What to work on. Scan the entries below for "golf" and copy each line that holds it.

Dataset entries:
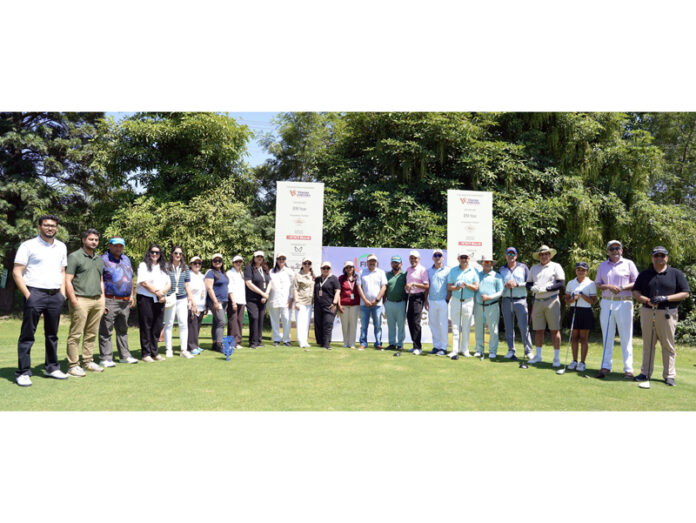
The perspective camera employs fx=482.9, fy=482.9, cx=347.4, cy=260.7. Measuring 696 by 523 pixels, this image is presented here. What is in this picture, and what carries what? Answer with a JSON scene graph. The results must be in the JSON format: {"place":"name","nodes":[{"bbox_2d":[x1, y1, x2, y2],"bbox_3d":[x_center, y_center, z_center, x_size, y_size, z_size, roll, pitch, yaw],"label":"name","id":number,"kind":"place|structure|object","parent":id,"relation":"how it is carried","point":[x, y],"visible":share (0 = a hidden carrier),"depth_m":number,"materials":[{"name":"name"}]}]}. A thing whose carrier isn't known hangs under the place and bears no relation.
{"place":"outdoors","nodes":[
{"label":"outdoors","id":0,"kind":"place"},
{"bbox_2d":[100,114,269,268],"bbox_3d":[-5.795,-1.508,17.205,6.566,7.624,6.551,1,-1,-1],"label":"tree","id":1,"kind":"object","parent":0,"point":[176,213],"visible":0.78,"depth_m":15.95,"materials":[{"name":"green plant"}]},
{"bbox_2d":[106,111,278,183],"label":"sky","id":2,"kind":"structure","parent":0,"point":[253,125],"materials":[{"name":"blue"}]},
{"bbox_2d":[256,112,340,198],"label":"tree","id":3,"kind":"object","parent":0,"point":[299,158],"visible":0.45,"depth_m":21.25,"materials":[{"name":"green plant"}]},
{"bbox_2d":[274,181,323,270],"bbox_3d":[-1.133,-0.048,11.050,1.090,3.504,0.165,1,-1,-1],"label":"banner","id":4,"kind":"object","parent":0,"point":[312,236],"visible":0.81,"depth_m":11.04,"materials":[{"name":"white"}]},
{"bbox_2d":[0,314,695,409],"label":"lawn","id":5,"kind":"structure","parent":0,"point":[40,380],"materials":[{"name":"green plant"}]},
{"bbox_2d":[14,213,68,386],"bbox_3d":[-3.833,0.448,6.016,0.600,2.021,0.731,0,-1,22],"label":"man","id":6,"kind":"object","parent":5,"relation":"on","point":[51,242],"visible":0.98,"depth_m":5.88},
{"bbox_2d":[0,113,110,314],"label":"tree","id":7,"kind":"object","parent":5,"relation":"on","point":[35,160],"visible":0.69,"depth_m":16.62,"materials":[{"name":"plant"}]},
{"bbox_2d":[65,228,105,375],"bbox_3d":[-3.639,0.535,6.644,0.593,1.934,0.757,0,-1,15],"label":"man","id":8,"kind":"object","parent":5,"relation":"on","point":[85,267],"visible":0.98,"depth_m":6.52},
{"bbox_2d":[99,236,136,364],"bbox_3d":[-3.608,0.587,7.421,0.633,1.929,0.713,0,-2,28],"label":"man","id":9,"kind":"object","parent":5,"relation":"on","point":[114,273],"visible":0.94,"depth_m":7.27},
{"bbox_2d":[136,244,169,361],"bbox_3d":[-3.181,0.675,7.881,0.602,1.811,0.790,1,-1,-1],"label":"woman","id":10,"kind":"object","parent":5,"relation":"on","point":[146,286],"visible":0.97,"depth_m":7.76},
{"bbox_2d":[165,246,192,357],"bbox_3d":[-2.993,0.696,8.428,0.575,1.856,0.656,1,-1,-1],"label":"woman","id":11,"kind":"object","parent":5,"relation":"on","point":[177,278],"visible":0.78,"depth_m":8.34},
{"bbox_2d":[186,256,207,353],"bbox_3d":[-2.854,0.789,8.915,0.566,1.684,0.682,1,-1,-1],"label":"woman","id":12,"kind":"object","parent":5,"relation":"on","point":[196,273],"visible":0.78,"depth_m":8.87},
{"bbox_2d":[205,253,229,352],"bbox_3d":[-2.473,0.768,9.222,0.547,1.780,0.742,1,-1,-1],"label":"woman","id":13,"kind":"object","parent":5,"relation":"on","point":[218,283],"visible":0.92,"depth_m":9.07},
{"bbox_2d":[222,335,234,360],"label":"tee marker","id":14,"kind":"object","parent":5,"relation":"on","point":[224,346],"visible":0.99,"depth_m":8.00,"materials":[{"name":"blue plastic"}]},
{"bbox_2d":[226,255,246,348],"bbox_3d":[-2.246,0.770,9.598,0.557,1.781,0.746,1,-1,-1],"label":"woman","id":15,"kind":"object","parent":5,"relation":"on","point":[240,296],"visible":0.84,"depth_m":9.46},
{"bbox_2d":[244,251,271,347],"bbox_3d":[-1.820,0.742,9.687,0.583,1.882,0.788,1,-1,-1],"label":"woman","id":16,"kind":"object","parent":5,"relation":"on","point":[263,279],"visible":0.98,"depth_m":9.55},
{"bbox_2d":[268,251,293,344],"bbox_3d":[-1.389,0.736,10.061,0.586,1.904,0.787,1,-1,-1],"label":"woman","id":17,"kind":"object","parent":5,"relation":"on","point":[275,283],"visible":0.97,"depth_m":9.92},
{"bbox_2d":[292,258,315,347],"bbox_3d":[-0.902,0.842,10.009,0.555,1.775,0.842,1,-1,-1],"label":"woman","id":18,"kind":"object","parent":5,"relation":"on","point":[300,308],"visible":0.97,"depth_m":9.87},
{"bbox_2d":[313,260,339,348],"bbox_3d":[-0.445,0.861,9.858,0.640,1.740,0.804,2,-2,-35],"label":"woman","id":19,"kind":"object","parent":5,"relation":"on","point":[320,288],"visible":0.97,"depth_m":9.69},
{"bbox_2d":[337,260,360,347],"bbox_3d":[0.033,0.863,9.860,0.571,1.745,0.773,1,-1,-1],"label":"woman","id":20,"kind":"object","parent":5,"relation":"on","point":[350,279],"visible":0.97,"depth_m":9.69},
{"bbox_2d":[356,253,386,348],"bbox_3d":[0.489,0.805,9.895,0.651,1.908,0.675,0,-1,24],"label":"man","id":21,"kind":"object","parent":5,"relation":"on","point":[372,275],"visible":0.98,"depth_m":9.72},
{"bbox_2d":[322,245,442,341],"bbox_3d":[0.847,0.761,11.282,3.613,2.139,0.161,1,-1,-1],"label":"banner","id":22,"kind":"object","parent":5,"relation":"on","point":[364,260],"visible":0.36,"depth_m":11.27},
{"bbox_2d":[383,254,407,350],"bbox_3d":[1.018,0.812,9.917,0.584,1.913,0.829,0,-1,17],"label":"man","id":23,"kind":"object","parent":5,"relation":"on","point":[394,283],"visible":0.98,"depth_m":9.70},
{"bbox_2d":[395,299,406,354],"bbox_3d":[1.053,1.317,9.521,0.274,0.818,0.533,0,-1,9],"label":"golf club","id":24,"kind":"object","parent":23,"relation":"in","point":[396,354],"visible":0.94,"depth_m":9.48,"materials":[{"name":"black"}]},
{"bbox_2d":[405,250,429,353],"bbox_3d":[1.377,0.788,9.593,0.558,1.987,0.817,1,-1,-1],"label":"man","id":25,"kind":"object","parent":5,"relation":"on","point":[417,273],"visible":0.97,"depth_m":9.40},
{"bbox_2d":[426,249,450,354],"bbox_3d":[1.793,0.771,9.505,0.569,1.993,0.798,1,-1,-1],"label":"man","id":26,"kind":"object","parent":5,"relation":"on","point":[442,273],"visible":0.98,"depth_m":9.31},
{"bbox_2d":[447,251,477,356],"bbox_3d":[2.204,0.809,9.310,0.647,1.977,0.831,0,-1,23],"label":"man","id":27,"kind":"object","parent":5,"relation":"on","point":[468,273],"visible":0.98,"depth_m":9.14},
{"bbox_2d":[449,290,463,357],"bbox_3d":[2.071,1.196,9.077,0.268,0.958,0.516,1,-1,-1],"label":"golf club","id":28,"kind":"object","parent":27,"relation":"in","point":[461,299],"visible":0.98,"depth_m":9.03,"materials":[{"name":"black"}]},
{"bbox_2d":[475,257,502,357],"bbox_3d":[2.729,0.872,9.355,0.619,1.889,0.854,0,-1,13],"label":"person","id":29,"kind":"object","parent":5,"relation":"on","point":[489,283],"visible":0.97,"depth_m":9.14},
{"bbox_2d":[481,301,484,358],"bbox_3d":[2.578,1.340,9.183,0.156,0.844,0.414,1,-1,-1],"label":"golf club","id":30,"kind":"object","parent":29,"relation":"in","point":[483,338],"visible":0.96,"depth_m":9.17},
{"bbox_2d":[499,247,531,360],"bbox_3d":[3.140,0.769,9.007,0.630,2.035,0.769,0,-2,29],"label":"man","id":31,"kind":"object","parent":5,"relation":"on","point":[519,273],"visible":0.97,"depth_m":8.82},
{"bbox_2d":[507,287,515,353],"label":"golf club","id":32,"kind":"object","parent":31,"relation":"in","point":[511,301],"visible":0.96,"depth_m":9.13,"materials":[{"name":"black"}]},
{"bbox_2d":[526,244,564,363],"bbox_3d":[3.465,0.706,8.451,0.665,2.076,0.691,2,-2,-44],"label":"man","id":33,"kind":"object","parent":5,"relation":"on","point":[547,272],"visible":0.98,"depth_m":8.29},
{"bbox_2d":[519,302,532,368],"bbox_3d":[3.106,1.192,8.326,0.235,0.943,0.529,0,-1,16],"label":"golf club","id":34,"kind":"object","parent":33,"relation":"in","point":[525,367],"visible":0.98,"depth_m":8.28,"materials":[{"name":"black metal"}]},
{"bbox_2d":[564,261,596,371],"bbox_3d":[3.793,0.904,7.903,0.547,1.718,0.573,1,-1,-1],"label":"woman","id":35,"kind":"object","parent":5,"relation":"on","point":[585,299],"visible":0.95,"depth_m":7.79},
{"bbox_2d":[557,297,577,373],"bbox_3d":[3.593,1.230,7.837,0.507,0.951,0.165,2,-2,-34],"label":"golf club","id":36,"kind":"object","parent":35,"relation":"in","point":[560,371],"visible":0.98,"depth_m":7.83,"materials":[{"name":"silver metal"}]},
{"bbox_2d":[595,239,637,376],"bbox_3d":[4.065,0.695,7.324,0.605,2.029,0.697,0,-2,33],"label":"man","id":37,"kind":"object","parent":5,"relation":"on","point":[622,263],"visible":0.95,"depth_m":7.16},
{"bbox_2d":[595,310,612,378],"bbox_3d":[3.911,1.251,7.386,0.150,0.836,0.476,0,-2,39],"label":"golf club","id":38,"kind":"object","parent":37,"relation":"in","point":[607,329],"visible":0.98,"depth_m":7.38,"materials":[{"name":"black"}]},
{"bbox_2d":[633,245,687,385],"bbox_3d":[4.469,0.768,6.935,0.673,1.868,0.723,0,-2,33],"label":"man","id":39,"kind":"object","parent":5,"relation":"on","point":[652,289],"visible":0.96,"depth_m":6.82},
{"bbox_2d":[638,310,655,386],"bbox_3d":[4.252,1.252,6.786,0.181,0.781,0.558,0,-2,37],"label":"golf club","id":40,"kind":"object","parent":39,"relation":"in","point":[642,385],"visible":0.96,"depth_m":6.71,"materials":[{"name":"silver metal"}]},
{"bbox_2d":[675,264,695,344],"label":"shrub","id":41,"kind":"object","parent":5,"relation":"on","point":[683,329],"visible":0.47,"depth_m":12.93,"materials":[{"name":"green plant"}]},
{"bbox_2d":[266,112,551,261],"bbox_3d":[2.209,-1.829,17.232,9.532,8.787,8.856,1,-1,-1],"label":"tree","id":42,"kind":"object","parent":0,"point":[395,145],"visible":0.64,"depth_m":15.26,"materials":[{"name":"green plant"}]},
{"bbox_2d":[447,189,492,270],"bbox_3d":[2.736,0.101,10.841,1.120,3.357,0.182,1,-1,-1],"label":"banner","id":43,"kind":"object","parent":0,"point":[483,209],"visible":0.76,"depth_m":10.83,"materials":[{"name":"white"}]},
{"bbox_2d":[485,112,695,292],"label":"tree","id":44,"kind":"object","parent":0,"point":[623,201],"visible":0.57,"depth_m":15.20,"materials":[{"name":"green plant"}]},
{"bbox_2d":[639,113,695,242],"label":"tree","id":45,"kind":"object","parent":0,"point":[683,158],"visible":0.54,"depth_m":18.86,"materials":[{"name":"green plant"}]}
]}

Expected answer.
{"bbox_2d":[395,299,406,354],"bbox_3d":[1.053,1.317,9.521,0.274,0.818,0.533,0,-1,9],"label":"golf club","id":24,"kind":"object","parent":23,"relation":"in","point":[396,354],"visible":0.94,"depth_m":9.48,"materials":[{"name":"black"}]},
{"bbox_2d":[449,290,463,357],"bbox_3d":[2.071,1.196,9.077,0.268,0.958,0.516,1,-1,-1],"label":"golf club","id":28,"kind":"object","parent":27,"relation":"in","point":[461,299],"visible":0.98,"depth_m":9.03,"materials":[{"name":"black"}]},
{"bbox_2d":[481,301,484,358],"bbox_3d":[2.578,1.340,9.183,0.156,0.844,0.414,1,-1,-1],"label":"golf club","id":30,"kind":"object","parent":29,"relation":"in","point":[483,338],"visible":0.96,"depth_m":9.17},
{"bbox_2d":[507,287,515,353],"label":"golf club","id":32,"kind":"object","parent":31,"relation":"in","point":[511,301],"visible":0.96,"depth_m":9.13,"materials":[{"name":"black"}]},
{"bbox_2d":[519,302,532,368],"bbox_3d":[3.106,1.192,8.326,0.235,0.943,0.529,0,-1,16],"label":"golf club","id":34,"kind":"object","parent":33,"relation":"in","point":[525,367],"visible":0.98,"depth_m":8.28,"materials":[{"name":"black metal"}]},
{"bbox_2d":[557,297,577,373],"bbox_3d":[3.593,1.230,7.837,0.507,0.951,0.165,2,-2,-34],"label":"golf club","id":36,"kind":"object","parent":35,"relation":"in","point":[560,371],"visible":0.98,"depth_m":7.83,"materials":[{"name":"silver metal"}]},
{"bbox_2d":[595,310,612,378],"bbox_3d":[3.911,1.251,7.386,0.150,0.836,0.476,0,-2,39],"label":"golf club","id":38,"kind":"object","parent":37,"relation":"in","point":[607,329],"visible":0.98,"depth_m":7.38,"materials":[{"name":"black"}]},
{"bbox_2d":[638,310,655,386],"bbox_3d":[4.252,1.252,6.786,0.181,0.781,0.558,0,-2,37],"label":"golf club","id":40,"kind":"object","parent":39,"relation":"in","point":[642,385],"visible":0.96,"depth_m":6.71,"materials":[{"name":"silver metal"}]},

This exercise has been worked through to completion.